I was half-fantasising about a way to either detect the drop operation directly, or to perhaps detect when a control is moved so I can determine where it should go.
Any ideas?
Update:
OK, got it working. The container control was already overriding AlignControls to manage the placement of the controls. When you drag the nested control and drop it, AlignControls is again called. I then compared the new coordinates of the control with the other controls in the list and moved it to the appropriate position.
There were a couple of problems that I had to work through (mostly related to the many calls to AlignControls) but the basic concept is simple enough. Thanks to all the commenters for all the help.
You can't drag a control that's already on the form and drop it onto your panel. Dragging is only for moving a control, not for changing its parent. To change the parent, cut and paste.
If the control is already on your panel, and you want to move it to another position on your panel, then the panel can control the layout by overriding the TWinControl.AlignControls method.
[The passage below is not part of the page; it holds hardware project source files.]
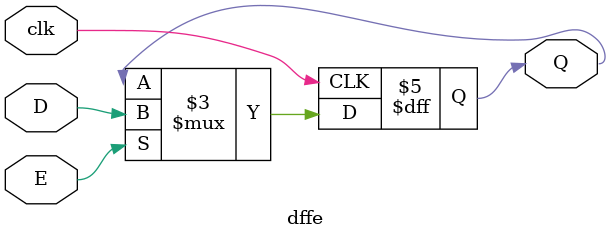
<source format=v>
module dffe(D,clk,E,Q);
input D;     // Data input 
input clk;   // clock input 
input E;     //  enable
output reg Q;    // output Q 

always @(posedge clk) 

begin
	if (E == 1'b1) begin
          Q <= D; 
        end
end 
endmodule 

</source>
When a control is moved, its SetBounds method is called, and among the things tha happens is that it calls AlignControl(Self) on its parent window. That calls AlignControls. Look in Controls.pas, and you'll see that that's a complicated method, but it's what is responsible for the layout of the children on a control, and that's exactly what you're planning to change.
Perhaps some of these suggestions might help.
You can re-parent a control in the designer without having to do cut-and-paste. View the structure pane, and simply drag the visual control to the node of another parent in the structure pane. If you have things in a flowpanel, drag everything out of the flow panel and drag them back in the order that you want them to be.
(You can re-parent ANY visual control this way, without changing anything other than its parent. I highly recommend doing it this way.)
You can view the form as text, and move the declaration order around in there -- but obviously you'll need to be careful when editing the "resource" file directly.
You can set tab order in the designer, so you could make a different control based on tab order that works as you want. You can right click on the form and change the creation order of the non-visual controls, but that doesn't work with visual controls.
Have you tried to write an "OnDragDrop" event for your grid component, where you check if your component is in design mode?
I haven't written such a component yet, but I don't see why the event shouldn't trigger.